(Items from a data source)
◆ ◆ ◆
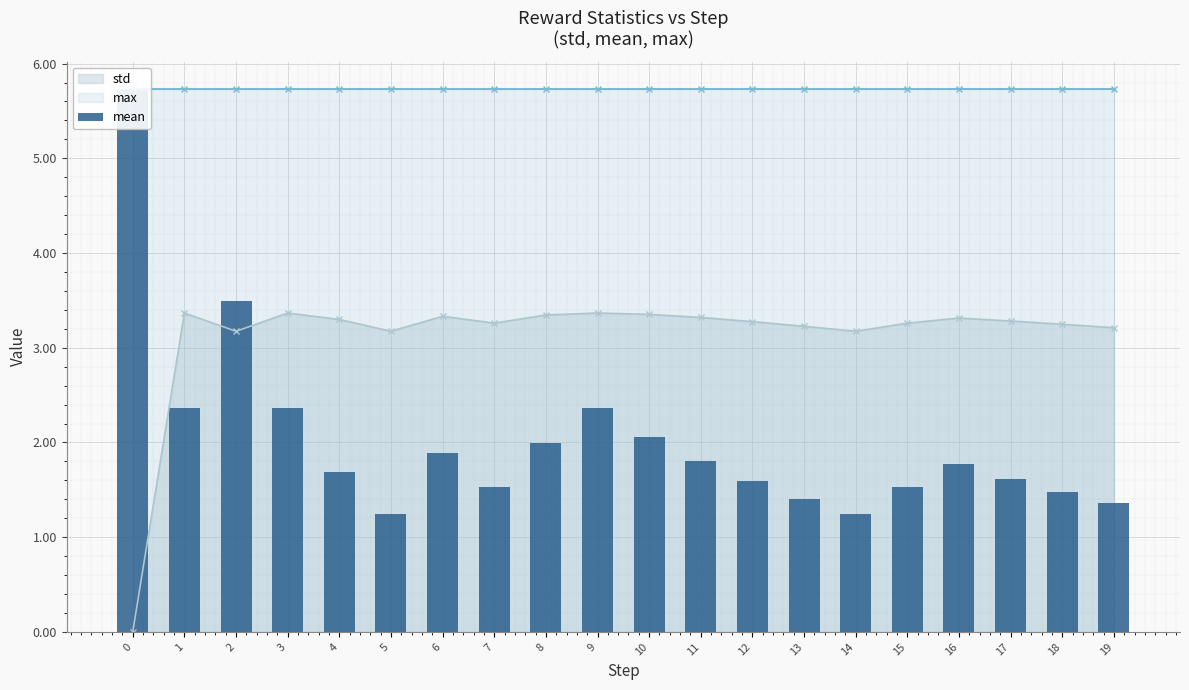

What is the approximate value at 14?

1.2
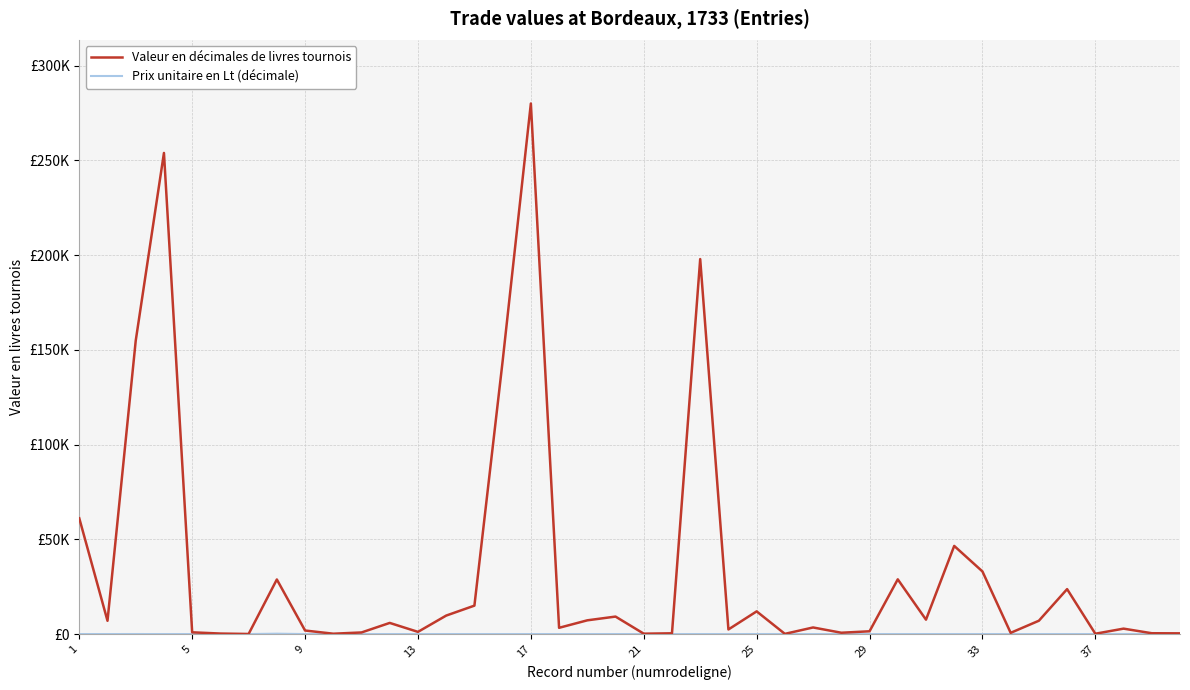

List the series in order of their overall mean, lowest first.

Prix unitaire en Lt (décimale), Valeur en décimales de livres tournois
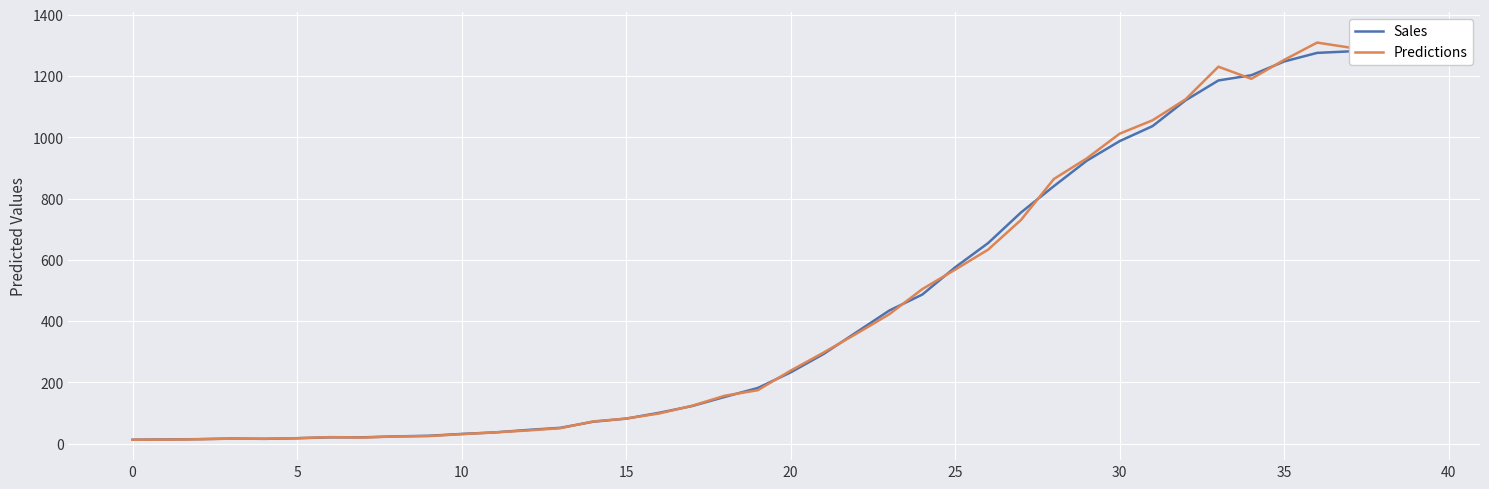

At which label does Sales reach its peak?

39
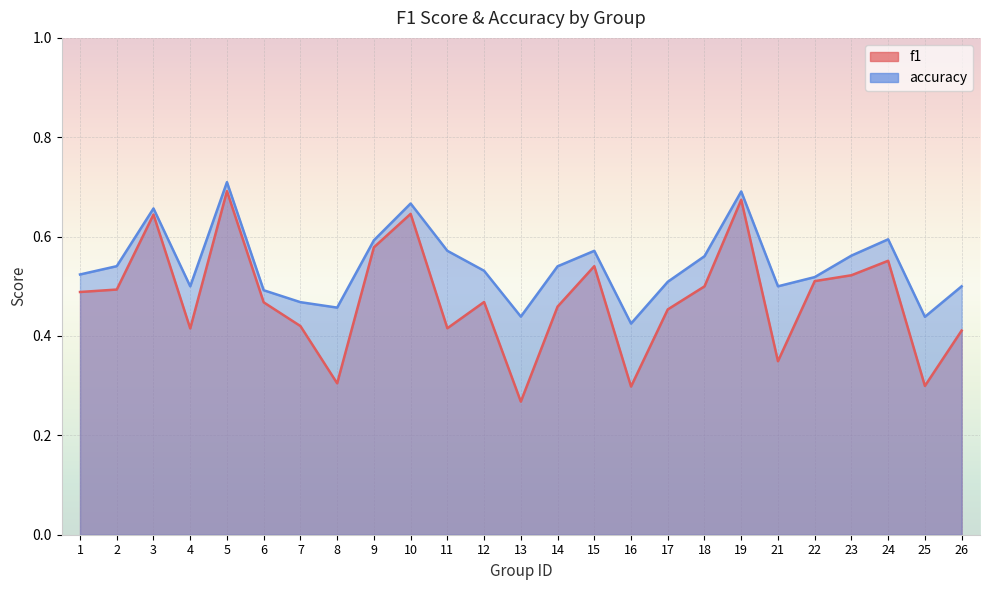

What is the total value across all series at 5?

1.4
◆ ◆ ◆
▶ [EXERCISE GOAL]
Retype the records above word for word, starting at the line that contains "List the series" and running through the end of the records. Leave the pictures out of your answer.

▶ [EXERCISE RESPONSE]
List the series in order of their overall mean, lowest first.

Prix unitaire en Lt (décimale), Valeur en décimales de livres tournois

At which label does Sales reach its peak?

39

What is the total value across all series at 5?

1.4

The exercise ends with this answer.